What do Smithfield, Tyson and Cargill have in common? Besides being three of the largest meat producers in the United States and the world, each of them has committed to reducing its climate footprint. But are they? Who is monitoring these companies to hold them accountable?
Today, IATP and GRAIN jointly published a first of its kind study that quantifies emissions from 35 of the world’s largest meat and dairy companies and scrutinizes their climate plans. What do these companies intend to do to reduce their share of emissions for the world to avoid climate catastrophe?
The short answer: These companies are pursuing growth strategies that will actually increase their emissions.
Our research shows that:
- The five largest meat and dairy corporations combined (JBS, Tyson, Cargill, Dairy Farmers of America and Fonterra) are already responsible for more annual greenhouse gas emissions than ExxonMobil, Shell or BP.

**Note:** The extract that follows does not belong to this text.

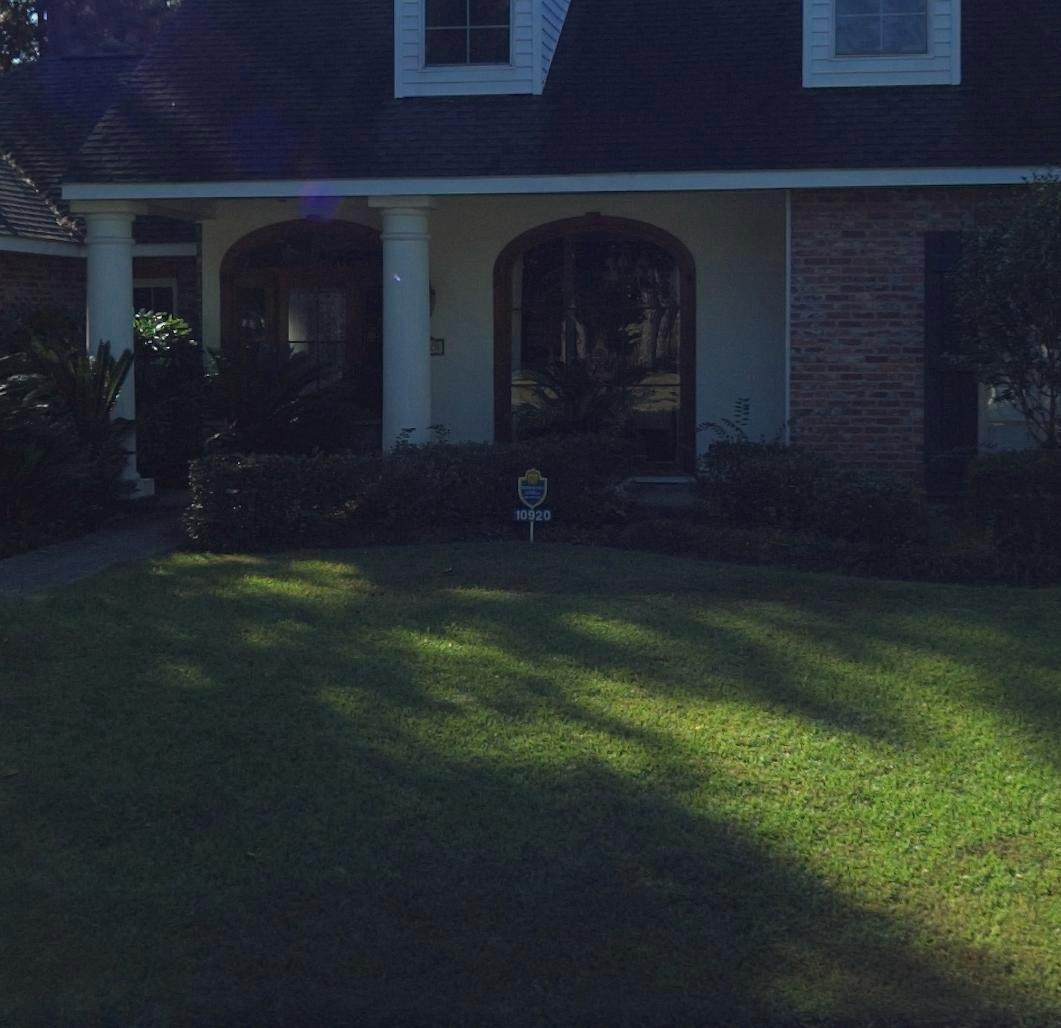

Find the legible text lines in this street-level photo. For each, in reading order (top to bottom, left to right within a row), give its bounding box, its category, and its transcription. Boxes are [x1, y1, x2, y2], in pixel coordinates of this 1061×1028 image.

[513, 508, 553, 522] StreetNumber: 10920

- The combined emissions of the top 20 meat and dairy companies surpass the emissions from entire nations, such as Germany, Canada, Australia or the United Kingdom.
- Most of the top 35 meat and dairy companies (16) either fail to report emissions entirely, or exclude their supply chain emissions, which account for 80-90 percent of emissions. Only four companies provide comprehensive emissions estimates.
- Less than half of the top 35 meat and dairy companies have announced any type of emissions reduction targets. Out of these, only six include emissions generated from the supply chain.
- If the growth of the global meat and dairy industry continues as projected, the livestock sector as a whole could consume 80 percent of the planet’s annual greenhouse gas budget by 2050.